I stumbled onto this curious Toledo News-Bee article while doing some research for my upcoming book, Forgotten Visitors to Toledo. The article takes you back to mid-September 1928 when Toledo was basking in the economic prosperity of the Roaring Twenties and relishing the cultural highs of the Jazz Age. The piece uses some imaginative hyperbole to characterize four buildings under construction at the time as cathedrals. I did a little research and discovered the phrase "cathedral of commerce" was first used in New York in reference to the 60-story Woolworth Building, opened in 1913. In a post on the The New York Public Library's NYC Neighborhoods Blog, Phillip Sutton describes the origin of the expression:
The grand scale of the building, combined with its Gothic style, led clergyman Dr. S. Parkes Cadman, who attended the opening ceremony, to famously describe the building as "the cathedral of commerce."
The News-Bee article paints a progressive future for Toledo. Its hard to believe that just 13-months later the stock market would crash, losing the equivalent of $396 billion in today's dollars and Toledo, along with the rest of the country, would be plunged into the worst economic disaster in history.
Today, three of the four Toledo "cathedrals" are still standing—Rosary Cathedral and Central Catholic High School are still being used as they were intended in 1928. The Lamson Brothers store at Huron and Jefferson is now commercial office space known as One Lake Erie Center. The Paramount Theatre, after showing its last film, "How the West Was Won," was demolished to make room for a surface parking lot in 1965. So much for being "built to endure for years." Here's the optimistic copy that accompanied the 1928 photo montage of Toledo's "Four Cathedrals."
FOUR CATHEDRALS HERE NEAR COMPLETION: WILL COST $8,000,000
Four cathedrals, one of religion, one of education, one of entertainment and one of commerce, now nearing completion in Toledo, point the way to Toledo’s progressive growth along four distinct lines and represent an investment in Toledo’s future in excess of $8,000,000.
Above, the camera man has caught, under construction, the four cathedrals. Religion: The Cathedral of Our Lady of the Rosary on Collingwood Avenue, lower left. Education: Central Catholic High school on Cherry Street, shown at upper left. Entertainment: Toledo-Paramount Theatre on Adams Street, upper right. Commerce: New Lamson Bros.

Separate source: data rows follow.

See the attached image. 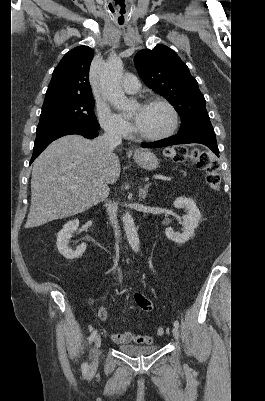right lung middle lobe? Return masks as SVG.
Returning <instances> with one entry per match:
<instances>
[{
    "label": "right lung middle lobe",
    "instance_id": "1",
    "mask_svg": "<svg viewBox=\"0 0 265 401\" xmlns=\"http://www.w3.org/2000/svg\"><path fill=\"white\" fill-rule=\"evenodd\" d=\"M94 99L78 97L43 105L36 133L52 127H82L100 129L93 112Z\"/></svg>",
    "mask_w": 265,
    "mask_h": 401
}]
</instances>
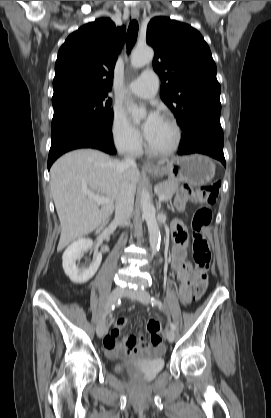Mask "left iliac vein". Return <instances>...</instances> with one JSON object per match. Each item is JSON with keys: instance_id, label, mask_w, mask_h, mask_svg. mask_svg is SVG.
<instances>
[{"instance_id": "1", "label": "left iliac vein", "mask_w": 271, "mask_h": 418, "mask_svg": "<svg viewBox=\"0 0 271 418\" xmlns=\"http://www.w3.org/2000/svg\"><path fill=\"white\" fill-rule=\"evenodd\" d=\"M123 295L126 297H129L131 299H135L138 300L140 302H142L143 304H148L149 300H148V292L145 290H125L123 292ZM166 338L169 342H173L175 339V334L174 331L172 329H168L166 332Z\"/></svg>"}]
</instances>
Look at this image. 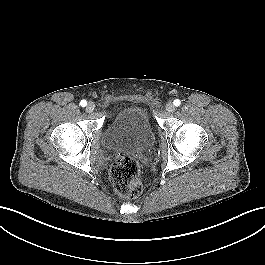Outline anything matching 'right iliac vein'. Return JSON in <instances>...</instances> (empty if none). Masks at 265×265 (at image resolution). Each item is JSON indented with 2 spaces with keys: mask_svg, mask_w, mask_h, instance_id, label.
<instances>
[{
  "mask_svg": "<svg viewBox=\"0 0 265 265\" xmlns=\"http://www.w3.org/2000/svg\"><path fill=\"white\" fill-rule=\"evenodd\" d=\"M94 109H95V105H94V103H93V102H89L88 105L86 106V111H87L88 113H91V112L94 111Z\"/></svg>",
  "mask_w": 265,
  "mask_h": 265,
  "instance_id": "right-iliac-vein-1",
  "label": "right iliac vein"
}]
</instances>
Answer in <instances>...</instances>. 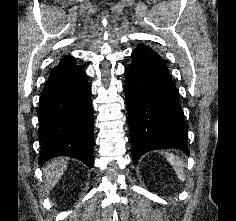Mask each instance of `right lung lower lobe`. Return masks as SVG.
<instances>
[{
    "instance_id": "obj_1",
    "label": "right lung lower lobe",
    "mask_w": 236,
    "mask_h": 221,
    "mask_svg": "<svg viewBox=\"0 0 236 221\" xmlns=\"http://www.w3.org/2000/svg\"><path fill=\"white\" fill-rule=\"evenodd\" d=\"M91 88L86 74L65 57L53 68L40 97L38 110L40 163L57 156L93 165Z\"/></svg>"
}]
</instances>
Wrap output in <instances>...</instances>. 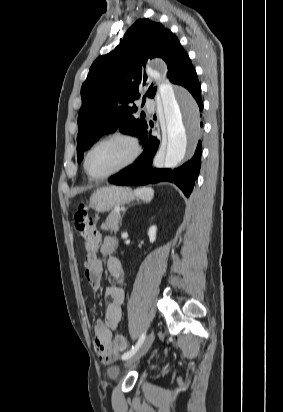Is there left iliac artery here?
<instances>
[{"label": "left iliac artery", "mask_w": 283, "mask_h": 412, "mask_svg": "<svg viewBox=\"0 0 283 412\" xmlns=\"http://www.w3.org/2000/svg\"><path fill=\"white\" fill-rule=\"evenodd\" d=\"M145 337H146V335H145V333H143V334L140 336V338H139L138 342L136 343V345H135V346H132V348H131L129 351H127L126 353H124V354L122 355V360H127V359H129L130 357H132V356L137 352V350L140 348V346L142 345V343L144 342Z\"/></svg>", "instance_id": "obj_1"}]
</instances>
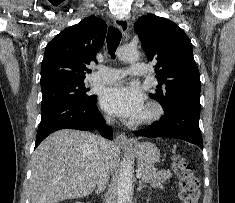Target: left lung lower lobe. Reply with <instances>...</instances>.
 I'll use <instances>...</instances> for the list:
<instances>
[{
	"mask_svg": "<svg viewBox=\"0 0 235 203\" xmlns=\"http://www.w3.org/2000/svg\"><path fill=\"white\" fill-rule=\"evenodd\" d=\"M165 115L157 122L141 131L136 136L148 138L167 137L185 140L203 149L199 128L200 104L194 101H181L164 110Z\"/></svg>",
	"mask_w": 235,
	"mask_h": 203,
	"instance_id": "0a47b994",
	"label": "left lung lower lobe"
}]
</instances>
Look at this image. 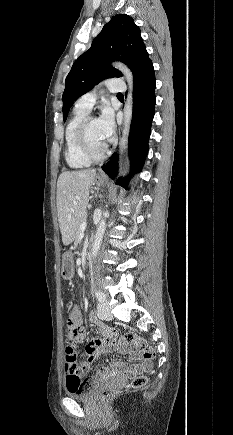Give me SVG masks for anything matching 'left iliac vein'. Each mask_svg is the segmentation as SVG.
Listing matches in <instances>:
<instances>
[{
	"label": "left iliac vein",
	"mask_w": 233,
	"mask_h": 435,
	"mask_svg": "<svg viewBox=\"0 0 233 435\" xmlns=\"http://www.w3.org/2000/svg\"><path fill=\"white\" fill-rule=\"evenodd\" d=\"M98 313L100 317L104 320H111L112 314L110 312L109 304L108 302H100L97 306Z\"/></svg>",
	"instance_id": "4c4485c4"
}]
</instances>
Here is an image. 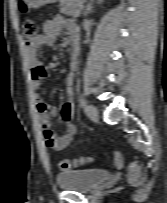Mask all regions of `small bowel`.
<instances>
[{
    "mask_svg": "<svg viewBox=\"0 0 167 203\" xmlns=\"http://www.w3.org/2000/svg\"><path fill=\"white\" fill-rule=\"evenodd\" d=\"M42 33L35 39L27 41L26 53L30 65L31 81L34 87H38L41 81L47 76L48 67L40 60L39 53L45 47L55 45L61 32L65 30L73 40H77L78 28L76 23L70 19H64L56 16L43 23ZM77 68V60L71 58L70 73L66 77V83L71 85L74 79V72ZM75 104L72 98H69L64 105L59 108L43 101L40 95H36V112L42 127V135L45 144L52 150H62L66 148L77 135V128L72 123ZM60 116L65 124V132L57 136L50 127L51 119Z\"/></svg>",
    "mask_w": 167,
    "mask_h": 203,
    "instance_id": "1",
    "label": "small bowel"
}]
</instances>
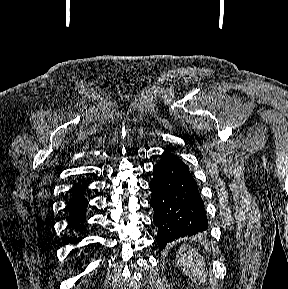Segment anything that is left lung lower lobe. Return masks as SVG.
<instances>
[{
  "label": "left lung lower lobe",
  "instance_id": "1",
  "mask_svg": "<svg viewBox=\"0 0 288 289\" xmlns=\"http://www.w3.org/2000/svg\"><path fill=\"white\" fill-rule=\"evenodd\" d=\"M153 173L149 184L150 205L158 227L159 249L175 239L206 230L204 202L187 166L170 151H165L153 167Z\"/></svg>",
  "mask_w": 288,
  "mask_h": 289
}]
</instances>
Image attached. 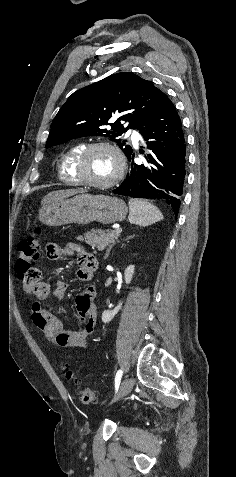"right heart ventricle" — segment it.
I'll use <instances>...</instances> for the list:
<instances>
[{
  "label": "right heart ventricle",
  "instance_id": "right-heart-ventricle-1",
  "mask_svg": "<svg viewBox=\"0 0 236 477\" xmlns=\"http://www.w3.org/2000/svg\"><path fill=\"white\" fill-rule=\"evenodd\" d=\"M83 144H76L68 148L62 155L58 164V176L61 181L69 185H80L74 165L78 154L83 149Z\"/></svg>",
  "mask_w": 236,
  "mask_h": 477
}]
</instances>
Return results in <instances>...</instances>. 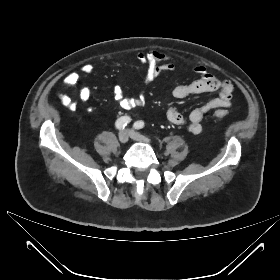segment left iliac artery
I'll return each instance as SVG.
<instances>
[{
	"label": "left iliac artery",
	"mask_w": 280,
	"mask_h": 280,
	"mask_svg": "<svg viewBox=\"0 0 280 280\" xmlns=\"http://www.w3.org/2000/svg\"><path fill=\"white\" fill-rule=\"evenodd\" d=\"M135 129H142L144 127V122L143 121H137L134 123L133 126Z\"/></svg>",
	"instance_id": "1"
}]
</instances>
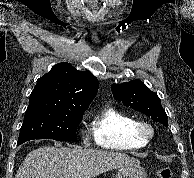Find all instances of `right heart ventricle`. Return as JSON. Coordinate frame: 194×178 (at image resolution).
Returning <instances> with one entry per match:
<instances>
[{
    "mask_svg": "<svg viewBox=\"0 0 194 178\" xmlns=\"http://www.w3.org/2000/svg\"><path fill=\"white\" fill-rule=\"evenodd\" d=\"M136 120L111 106L103 108L91 121V133L99 147L113 150H137L146 143L133 132Z\"/></svg>",
    "mask_w": 194,
    "mask_h": 178,
    "instance_id": "e07e8e85",
    "label": "right heart ventricle"
}]
</instances>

Co. store at Huron and Jefferson lower right.
All are nearing completion in Toledo’s effort to keep up with the rapid growth of the city’s needs. All are being built to endure for years and to meet the requirements of a city of more than a half million persons that Toledo is expected to be before another generation has passed.
Lamson’s store is expected to be ready before the holidays. The theater probably will not open until early spring. The high school may be ready for the second semester, but the church has set no date for the dedication services. “Time is no element here,” the workmen say. “This cathedral is being built as near perfect as possible. Naturally, you can’t rush perfection. It will cost somewhere between one and two millions of dollars [sic], which gives an idea of the latitude in finishing it.”
A tour today of Rosary Cathedral confirms the workmen met their 1928 goal for perfection but their prediction of the cost of construction was a bit light. Ground breaking for the building was in 1925, the cornerstone was laid in 1926 and the building was structurally completed in 1931 at a cost of $3,250,000. That's about $55 million in today's dollars (according to the Official Data CPI inflation Calculator). The building was not dedicated until 1940.
Special thanks to Laura Voelz of the Local History Department at the Toledo-Lucas County Public Library for scanning this article perfectly so I could share it here.